I understand following
- when we say probability we mean probability that a random variable $X$ will have certain value $x_i$ given the parameter $\theta$ that defines underlying probability distribution, that is $P(X=x_i|\theta)$.
- when we say likelihood, we mean probability that the parameter $\theta$ will lead to given random variable observation (or given value of random variable) $\mathcal{L}(\theta|X=x_i)$
I was trying to understand the connection between cross entropy and likelihood from this answer. It says:
For labels $y_i\in \{0,1\}$, the likelihood of some binary data under the Bernoulli model with parameters $\theta$ is $$ \mathcal{L}(\theta) = \prod_{i=1}^n p(y_i=1|\theta)^{y_i}p(y_i=0|\theta)^{1-y_i}\\ $$
I got confused as this seem to define $\mathcal{L}(\theta|X)$ in terms of product of $p(X|\theta)$!!! ($X$ is replaced with variable $y_i$) I googled a bit more to understand how likelihood is defined in terms of product of probabilities. This stanford course notes also states:
$$\mathcal{L}(\theta)=\prod_{i=1}^nf(X_i|\theta)$$
None gave any reason for this. So I gave some thought and felt that its because of nature of independent and identically distributed samples following burnoulli distribution. That is, very definition of Burnoulli distribution and IID samples lead to above fact.
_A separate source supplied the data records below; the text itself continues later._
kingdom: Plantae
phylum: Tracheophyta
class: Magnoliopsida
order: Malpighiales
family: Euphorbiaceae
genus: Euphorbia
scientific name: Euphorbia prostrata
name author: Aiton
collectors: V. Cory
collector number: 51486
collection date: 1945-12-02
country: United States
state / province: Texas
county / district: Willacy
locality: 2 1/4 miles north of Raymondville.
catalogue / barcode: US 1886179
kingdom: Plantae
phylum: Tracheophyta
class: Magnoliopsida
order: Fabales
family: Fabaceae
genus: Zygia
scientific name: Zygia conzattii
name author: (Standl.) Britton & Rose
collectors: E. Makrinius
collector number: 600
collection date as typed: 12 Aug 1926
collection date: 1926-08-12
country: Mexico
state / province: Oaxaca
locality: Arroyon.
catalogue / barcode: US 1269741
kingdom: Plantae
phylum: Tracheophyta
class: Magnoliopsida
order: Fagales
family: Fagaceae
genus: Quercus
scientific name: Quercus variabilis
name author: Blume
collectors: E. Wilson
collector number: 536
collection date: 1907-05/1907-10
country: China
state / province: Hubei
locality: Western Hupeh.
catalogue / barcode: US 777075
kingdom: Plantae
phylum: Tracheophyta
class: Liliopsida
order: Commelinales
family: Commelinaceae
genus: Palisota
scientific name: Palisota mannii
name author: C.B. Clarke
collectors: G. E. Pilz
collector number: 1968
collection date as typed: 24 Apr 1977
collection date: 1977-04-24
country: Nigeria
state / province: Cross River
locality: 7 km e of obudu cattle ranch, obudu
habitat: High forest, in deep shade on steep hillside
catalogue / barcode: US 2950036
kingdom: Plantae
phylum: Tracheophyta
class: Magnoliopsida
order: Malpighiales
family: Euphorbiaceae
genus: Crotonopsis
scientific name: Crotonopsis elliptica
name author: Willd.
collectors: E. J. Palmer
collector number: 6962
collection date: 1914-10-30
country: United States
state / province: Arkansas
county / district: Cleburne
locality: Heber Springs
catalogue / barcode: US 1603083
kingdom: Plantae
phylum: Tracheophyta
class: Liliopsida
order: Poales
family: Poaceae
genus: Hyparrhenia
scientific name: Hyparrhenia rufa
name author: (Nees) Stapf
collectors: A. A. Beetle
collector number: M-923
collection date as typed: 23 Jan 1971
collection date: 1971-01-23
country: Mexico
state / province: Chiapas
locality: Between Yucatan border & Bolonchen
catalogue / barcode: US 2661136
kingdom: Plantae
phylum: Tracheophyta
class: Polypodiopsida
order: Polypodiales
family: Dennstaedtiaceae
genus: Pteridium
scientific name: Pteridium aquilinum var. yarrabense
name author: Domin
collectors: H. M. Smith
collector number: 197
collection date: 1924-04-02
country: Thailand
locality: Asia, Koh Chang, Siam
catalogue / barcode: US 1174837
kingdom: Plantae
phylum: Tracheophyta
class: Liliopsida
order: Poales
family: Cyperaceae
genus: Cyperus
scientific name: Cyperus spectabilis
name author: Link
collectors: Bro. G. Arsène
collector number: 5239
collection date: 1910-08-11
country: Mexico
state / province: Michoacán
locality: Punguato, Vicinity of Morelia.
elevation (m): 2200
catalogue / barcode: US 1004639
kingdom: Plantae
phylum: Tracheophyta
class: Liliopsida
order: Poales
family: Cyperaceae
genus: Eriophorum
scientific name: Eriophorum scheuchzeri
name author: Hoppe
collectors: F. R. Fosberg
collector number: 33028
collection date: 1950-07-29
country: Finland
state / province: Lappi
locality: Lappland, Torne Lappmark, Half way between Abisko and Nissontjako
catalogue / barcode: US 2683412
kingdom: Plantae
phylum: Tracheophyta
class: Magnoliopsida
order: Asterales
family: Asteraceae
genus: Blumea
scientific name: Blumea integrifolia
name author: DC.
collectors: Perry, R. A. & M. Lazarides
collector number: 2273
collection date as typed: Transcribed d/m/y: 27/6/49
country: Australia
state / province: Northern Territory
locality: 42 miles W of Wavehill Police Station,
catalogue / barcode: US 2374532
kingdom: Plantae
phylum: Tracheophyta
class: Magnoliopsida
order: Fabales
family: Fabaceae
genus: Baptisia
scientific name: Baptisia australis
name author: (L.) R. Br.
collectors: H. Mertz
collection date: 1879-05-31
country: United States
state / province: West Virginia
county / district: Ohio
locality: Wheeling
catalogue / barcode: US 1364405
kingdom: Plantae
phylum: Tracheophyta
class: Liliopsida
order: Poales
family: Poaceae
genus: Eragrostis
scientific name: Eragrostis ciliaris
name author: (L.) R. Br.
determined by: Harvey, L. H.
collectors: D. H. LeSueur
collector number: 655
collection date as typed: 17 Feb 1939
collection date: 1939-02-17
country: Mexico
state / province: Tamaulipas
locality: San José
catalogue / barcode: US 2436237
In other words, likelihood that certain parameter $\theta$ will lead to certain given values $X_i$ will simply be product of probability of these values under same parameter $\theta$.
However, I still feel I need more clarity behind this intution.
Q1. Can someone please give better / clearer intuitive reasoning behind why likelihood is product of probabilities?
Q2. Is their formal proof for the same?
Q3. The standford notes also says:
In the case of discrete distributions, likelihood is a synonym for the joint probability of your data.
Why is it so?